Roswell and the UFO Museum
The UFO Museum in Roswell opened in the fall of 1992, occupying a few rooms over a bank. By 1997, the old Plains Movie Theater became its present home. The museum does an excellent job with the 1947 Incident. The museum also features displays of the paranormal, crop circles, Area 51, alien abductions and models of deceased aliens. The museum is a research centre, with books, newspapers, videos, magazines and private UFO collections throughout their library.
The city of Roswell has made a conscious effort to become the mecca of ufology and the UFO theme has proven to be very profitable and popular.
“Roswell was only a drive through city, but people now stop,” said Mark Briscoe, executive director of the UFO Museum. “The UFO theme brings millions of dollars yearly into the Roswell economy, with 175,000 people visiting the museum every year.”
Businesses started to revamp their store fronts, from McDonalds’ spaceship design to Walmart windows. This unique city of 50,000 people has embraced the theme approach, which in turn, has created a strong sense of community and public pride.

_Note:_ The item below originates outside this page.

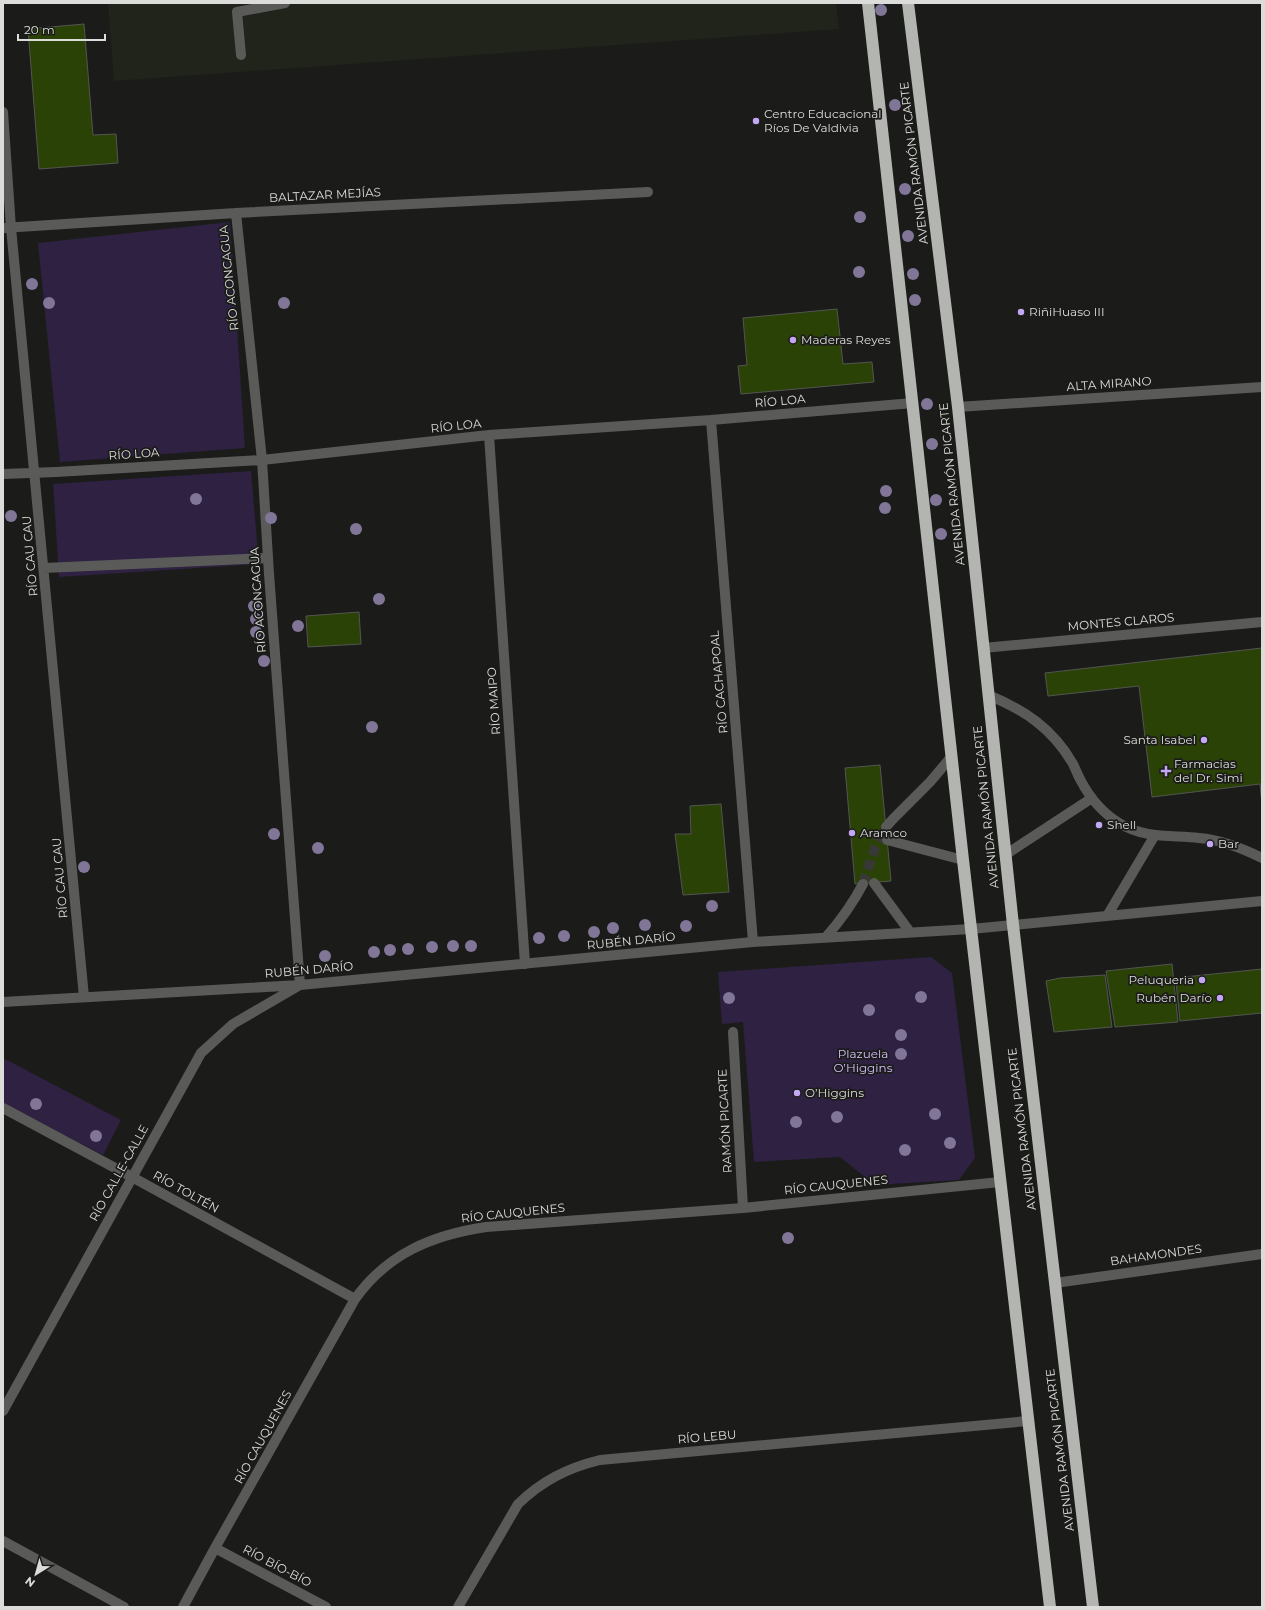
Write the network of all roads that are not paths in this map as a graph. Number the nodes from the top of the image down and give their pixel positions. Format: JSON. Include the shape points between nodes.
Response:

Events such as the annual UFO Festival in July attracts 10,000 participants each year, putting $1.25 million into the local economy. The festival consists of a parade, trade show, lectures, custom contests and plenty of alien beer.
What really happened?
So what really happened at Roswell in 1947? That conclusion rests with the individual. But with an open mind, you can enjoy the experience of Roswell. As for ongoing research on this topic, the Center for UFO Studies or CUFOS, established by Dr. Hynek at Northwestern University, continues the scientific analysis of UFO sightings.